Today’s battlefield is ever-changing in terms of terrain and engagement criteria. Reducing the risk of friendly and civilian casualties and collateral damage to infrastructure is critical. This combination of constraints often restricts ground commander’s options and sometimes limits use of artillery to engage critical targets. PGK’s ability to reliably reduce artillery dispersion provides the warfighter a level of precision necessary to greatly reduce the risk of collateral damage and put artillery back into the fight.
“Fielding PGK for use with existing artillery projectiles provides soldiers with a distinct battlefield advantage by greatly reducing the inherent dispersion associated with conventional artillery,” said Dan Olson, vice president and general manager of Orbital ATK’s Armament Systems division of the Defense Systems Group. “As a proven and qualified technology, the next step is growing PGK into future precision applications for either existing or new direct and indirect fire weapons systems.”

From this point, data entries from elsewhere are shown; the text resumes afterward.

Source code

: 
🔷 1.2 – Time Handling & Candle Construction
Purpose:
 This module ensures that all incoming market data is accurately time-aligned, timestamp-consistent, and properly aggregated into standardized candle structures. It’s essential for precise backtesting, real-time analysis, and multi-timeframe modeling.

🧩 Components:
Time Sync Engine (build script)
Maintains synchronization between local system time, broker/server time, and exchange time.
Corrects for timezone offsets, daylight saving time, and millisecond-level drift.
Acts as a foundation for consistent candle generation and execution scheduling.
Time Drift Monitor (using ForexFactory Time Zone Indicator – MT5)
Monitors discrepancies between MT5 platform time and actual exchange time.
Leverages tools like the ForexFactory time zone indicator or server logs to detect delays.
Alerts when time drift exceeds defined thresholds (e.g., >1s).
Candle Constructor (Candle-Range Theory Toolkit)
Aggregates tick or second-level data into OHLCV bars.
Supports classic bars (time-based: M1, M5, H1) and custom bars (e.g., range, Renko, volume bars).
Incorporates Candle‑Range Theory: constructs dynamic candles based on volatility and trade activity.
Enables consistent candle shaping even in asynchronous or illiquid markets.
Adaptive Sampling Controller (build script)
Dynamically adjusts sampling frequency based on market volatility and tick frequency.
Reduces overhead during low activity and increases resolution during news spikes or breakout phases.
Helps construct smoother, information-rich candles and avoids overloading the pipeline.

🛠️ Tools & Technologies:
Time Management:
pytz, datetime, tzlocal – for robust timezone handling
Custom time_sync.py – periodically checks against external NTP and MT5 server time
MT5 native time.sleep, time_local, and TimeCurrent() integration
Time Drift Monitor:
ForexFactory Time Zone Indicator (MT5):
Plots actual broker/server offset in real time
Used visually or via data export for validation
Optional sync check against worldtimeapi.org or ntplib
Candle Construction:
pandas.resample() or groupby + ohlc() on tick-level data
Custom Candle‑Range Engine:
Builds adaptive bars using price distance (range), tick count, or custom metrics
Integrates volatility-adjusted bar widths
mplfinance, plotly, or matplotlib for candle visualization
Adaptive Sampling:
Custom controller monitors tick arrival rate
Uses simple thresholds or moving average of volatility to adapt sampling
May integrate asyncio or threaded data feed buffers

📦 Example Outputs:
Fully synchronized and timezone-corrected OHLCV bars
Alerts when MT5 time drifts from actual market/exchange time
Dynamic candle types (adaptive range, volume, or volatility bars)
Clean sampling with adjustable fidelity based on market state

PGK is a guidance fuze that fits within the fuze well of 155mm high-explosive artillery projectiles, performing in-flight course corrections to greatly reduce artillery dispersion. The Orbital ATK design features a fixed-canard guidance and control approach with gun-hardened electronics and a self-generated power supply. PGK performs all standard fuze functions while also incorporating a “fail-safe” option, preventing a PGK-equipped artillery round from detonating if it does not get close enough to the target.
"The goal was to try to design a fuze that would also provide guidance that would just drop into the existing inventory because the Army has millions of rounds," said Tim Jones, PGK program manager for Orbital ATK. "To build new rounds — and there are programs like that — are very expensive, more than 10 times what PGK would cost."
"Missions were being denied because of collateral damage concerns," Jones said. "The enemy isn't always out in the open, so artillery really had to improve accuracy to stay in the fight to the level the Army wants it to be."
Orbital ATK supplied PGK for use in Afghanistan for training and tactical operations via an urgent materiel release in March 2013. In December 2014, PGK passed First Article Acceptance Testing.
Deliveries are scheduled to begin in early 2016 without a production break from the Low Rate Initial Production which began in January 2015.